Doch was mass der Chemiker überhaupt und mit welcher Methode? Aus früheren Untersuchungen von Haug wusste man, dass der Titangehalt in den Sedimenten ein Mass darstellt, wie viel Wasser die Flüsse mit sich führen. Die Wassermenge der Flüsse wiederum hängt direkt mit den Niederschlägen auf dem Festland zusammen. Jetzt mussten die Forschenden nur noch eine Methode finden, mit der sie die Sedimentprobe in möglichst kleinen Schritten auf ihre chemischen Elemente hin analysieren konnten.

Die Mikro-Röntgenfluoreszenz wies den Weg: Günther hatte bereits bei der Wahl seines neuen Röntgenfluoreszenz-Spektrometers darauf geachtet, dass mit dem neuen Gerät hochauflösende und zerstörungsfreie Analysen durchgeführt werden können. Als Anwendung hatte er archäologische Fragestellungen und die Untersuchung der Farbzusammensetzung von Gemälden im Auge. Wieso sollte er aber das Gerät nicht auch für Klimauntersuchungen im einsetzen? Der Chemiker rechnete zuerst, wie lange die ganze Analyse der Sedimentproben dauern würde, und zögerte. Tagelang würde die entsprechende Maschine blockiert sein, um entsprechend aussagekräftige Ausschnitte zu untersuchen. Doch dann wagte er es und fuhr einen Testlauf, mit Erfolg. Die Proben konnten mit einer Auflösung von 50 Mikrometern, was einem Zeitraum von zwei Monaten entspricht, untersucht werden.

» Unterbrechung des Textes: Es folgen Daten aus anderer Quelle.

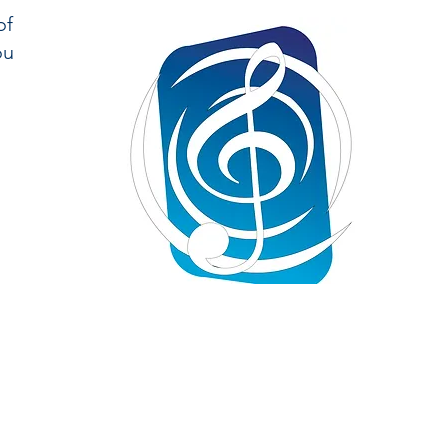
of
ou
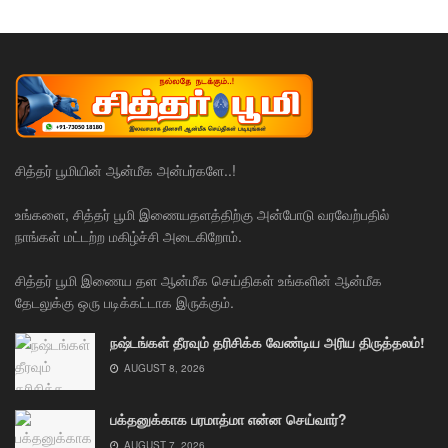
சித்தர் பூமியின் ஆன்மீக அன்பர்களே..!
உங்களை, சித்தர் பூமி இணையதளத்திற்கு அன்போடு வரவேற்பதில்
நாங்கள் மட்டற்ற மகிழ்ச்சி அடைகிறோம்.
சித்தர் பூமி இணைய தள ஆன்மீக செய்திகள் உங்களின் ஆன்மீக
தேடலுக்கு ஒரு படிக்கட்டாக இருக்கும்.
நஷ்டங்கள் தீரவும் தரிசிக்க வேண்டிய அரிய திருத்தலம்!
AUGUST 8, 2026
பக்தனுக்காக பரமாத்மா என்ன செய்வார்?
AUGUST 7, 2026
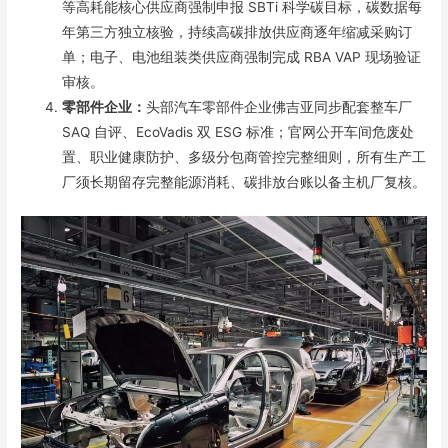
等高耗能核心供应商强制申报 SBTi 科学碳目标，碳数据每
年第三方独立核验，持续高碳排放供应商逐年缩减采购订
单；电子、电池组装类供应商强制完成 RBA VAP 现场验证
审核。
零部件企业：
头部汽车零部件企业佛吉亚同步配套整车厂
SAQ 自评、EcoVadis 双 ESG 标准；官网公开车间危废处
置、职业健康防护、多级分包商管控完整细则，所有生产工
厂须长期留存完整能源消耗、碳排放台账以备主机厂复核。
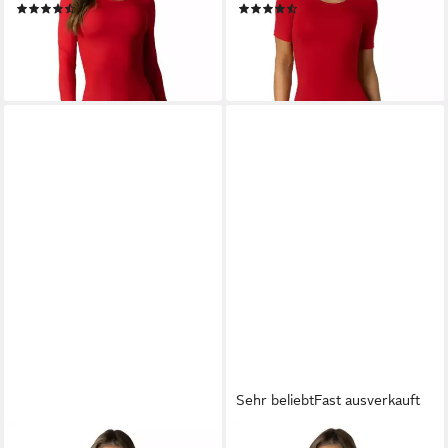
(23)
(26)
18,99 €
17,99 €
lieferbar - in 2-3 Werktagen bei dir
lieferbar - in 2-3 Werktagen bei dir
+4
+8
Sehr beliebt
Fast ausverkauft
ALKATO
ALKATO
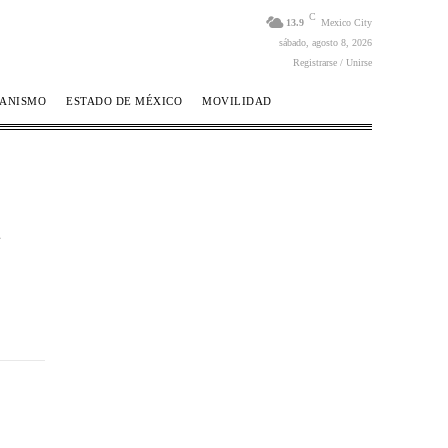
C
13.9
Mexico City
sábado, agosto 8, 2026
Registrarse / Unirse
BANISMO
ESTADO DE MÉXICO
MOVILIDAD
n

"Methode wird ein Selbstläufer"

Wollte Günther beim Testlauf noch gar nicht wissen, in welchem Zeitfenster er mass, wählten die Forschenden danach gezielt den Bohrkernabschnitt, der die Zeit des Maya-Untergangs umfasste. Zudem konstruierten sie mit Markus Küpfer von der Werkstatt der Chemie eine neue Probenkammer für das Mikro-Eagle II genannte Analysegerät. Damit können jetzt die Wissenschaftler Bohrkernabschnitte mit einer Länge von bis zu 1.1 Metern untersuchen, ohne sie zu brechen. "Die Methode und die Maschine wird ein Selbstläufer", prophezeit Günther. Denn erstmals steht den Klimatologen eine verlässliche Methode mit bis jetzt unerreichter zeitlicher Auflösung zur Verfügung. Der Chemiker selbst wird aber nicht zum Klimatologen. Seine Aufgabe sei es, die Methoden zu entwickeln und zu validieren. Dass er dabei nicht erst am Anfang steht, lässt er zwischen den Zeilen durchblicken. Hört man Günther zu, wird man auch den Verdacht nicht los, dass er methodisch noch eine weitere Überraschung in der Hinterhand hält.


Fussnoten:
(1) The Ocean Drilling Program: http://www.oceandrilling.org/
(2) Group for Elemental Trace- and Microanalysis: http://www.analytica.ethz.ch/
(3) Gerald H. Haug, Detlef Günther, Larry C. Peterson, Daniel M. Sigman, Konrad A. Hughen, and Beat Aeschlimann: "Climate and the Collapse of Maya Civilization", Science 2003 March 14; 299: 1731-1735.